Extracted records
■ ■ ■ ■ ■ ■ ■

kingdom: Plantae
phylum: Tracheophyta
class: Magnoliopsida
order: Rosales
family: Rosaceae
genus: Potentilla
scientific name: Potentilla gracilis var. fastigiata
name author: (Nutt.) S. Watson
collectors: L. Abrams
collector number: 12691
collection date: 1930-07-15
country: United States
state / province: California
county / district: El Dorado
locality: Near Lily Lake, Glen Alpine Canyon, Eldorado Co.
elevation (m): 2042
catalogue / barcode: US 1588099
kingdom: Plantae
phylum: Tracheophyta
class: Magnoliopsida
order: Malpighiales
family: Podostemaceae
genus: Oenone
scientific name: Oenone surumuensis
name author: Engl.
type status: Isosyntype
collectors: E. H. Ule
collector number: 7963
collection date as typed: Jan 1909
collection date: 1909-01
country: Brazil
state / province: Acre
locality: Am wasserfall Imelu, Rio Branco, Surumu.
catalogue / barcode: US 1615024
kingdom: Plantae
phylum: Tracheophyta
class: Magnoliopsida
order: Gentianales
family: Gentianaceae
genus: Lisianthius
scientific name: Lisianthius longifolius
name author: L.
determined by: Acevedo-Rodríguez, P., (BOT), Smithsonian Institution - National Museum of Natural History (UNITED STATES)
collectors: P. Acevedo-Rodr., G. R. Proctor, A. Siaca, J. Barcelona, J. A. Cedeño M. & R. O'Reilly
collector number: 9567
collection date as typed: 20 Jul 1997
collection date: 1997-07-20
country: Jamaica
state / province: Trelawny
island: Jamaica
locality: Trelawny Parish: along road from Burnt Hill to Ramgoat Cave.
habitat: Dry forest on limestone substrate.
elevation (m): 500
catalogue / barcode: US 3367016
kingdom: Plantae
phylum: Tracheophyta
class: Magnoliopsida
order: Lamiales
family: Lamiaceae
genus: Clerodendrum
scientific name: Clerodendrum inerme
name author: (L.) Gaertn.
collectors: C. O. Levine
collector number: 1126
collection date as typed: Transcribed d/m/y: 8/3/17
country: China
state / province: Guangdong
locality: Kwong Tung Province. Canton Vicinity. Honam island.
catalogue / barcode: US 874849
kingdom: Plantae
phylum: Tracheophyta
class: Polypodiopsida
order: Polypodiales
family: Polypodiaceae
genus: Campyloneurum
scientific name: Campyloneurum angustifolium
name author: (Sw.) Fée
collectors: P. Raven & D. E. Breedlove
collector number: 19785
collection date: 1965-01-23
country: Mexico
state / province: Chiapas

■ ■ ■ ■ ■ ■ ■

Your goal: Please transcribe every line of the entries above word for word.

Solution to the exercise:
kingdom: Plantae
phylum: Tracheophyta
class: Magnoliopsida
order: Rosales
family: Rosaceae
genus: Potentilla
scientific name: Potentilla gracilis var. fastigiata
name author: (Nutt.) S. Watson
collectors: L. Abrams
collector number: 12691
collection date: 1930-07-15
country: United States
state / province: California
county / district: El Dorado
locality: Near Lily Lake, Glen Alpine Canyon, Eldorado Co.
elevation (m): 2042
catalogue / barcode: US 1588099
kingdom: Plantae
phylum: Tracheophyta
class: Magnoliopsida
order: Malpighiales
family: Podostemaceae
genus: Oenone
scientific name: Oenone surumuensis
name author: Engl.
type status: Isosyntype
collectors: E. H. Ule
collector number: 7963
collection date as typed: Jan 1909
collection date: 1909-01
country: Brazil
state / province: Acre
locality: Am wasserfall Imelu, Rio Branco, Surumu.
catalogue / barcode: US 1615024
kingdom: Plantae
phylum: Tracheophyta
class: Magnoliopsida
order: Gentianales
family: Gentianaceae
genus: Lisianthius
scientific name: Lisianthius longifolius
name author: L.
determined by: Acevedo-Rodríguez, P., (BOT), Smithsonian Institution - National Museum of Natural History (UNITED STATES)
collectors: P. Acevedo-Rodr., G. R. Proctor, A. Siaca, J. Barcelona, J. A. Cedeño M. & R. O'Reilly
collector number: 9567
collection date as typed: 20 Jul 1997
collection date: 1997-07-20
country: Jamaica
state / province: Trelawny
island: Jamaica
locality: Trelawny Parish: along road from Burnt Hill to Ramgoat Cave.
habitat: Dry forest on limestone substrate.
elevation (m): 500
catalogue / barcode: US 3367016
kingdom: Plantae
phylum: Tracheophyta
class: Magnoliopsida
order: Lamiales
family: Lamiaceae
genus: Clerodendrum
scientific name: Clerodendrum inerme
name author: (L.) Gaertn.
collectors: C. O. Levine
collector number: 1126
collection date as typed: Transcribed d/m/y: 8/3/17
country: China
state / province: Guangdong
locality: Kwong Tung Province. Canton Vicinity. Honam island.
catalogue / barcode: US 874849
kingdom: Plantae
phylum: Tracheophyta
class: Polypodiopsida
order: Polypodiales
family: Polypodiaceae
genus: Campyloneurum
scientific name: Campyloneurum angustifolium
name author: (Sw.) Fée
collectors: P. Raven & D. E. Breedlove
collector number: 19785
collection date: 1965-01-23
country: Mexico
state / province: Chiapas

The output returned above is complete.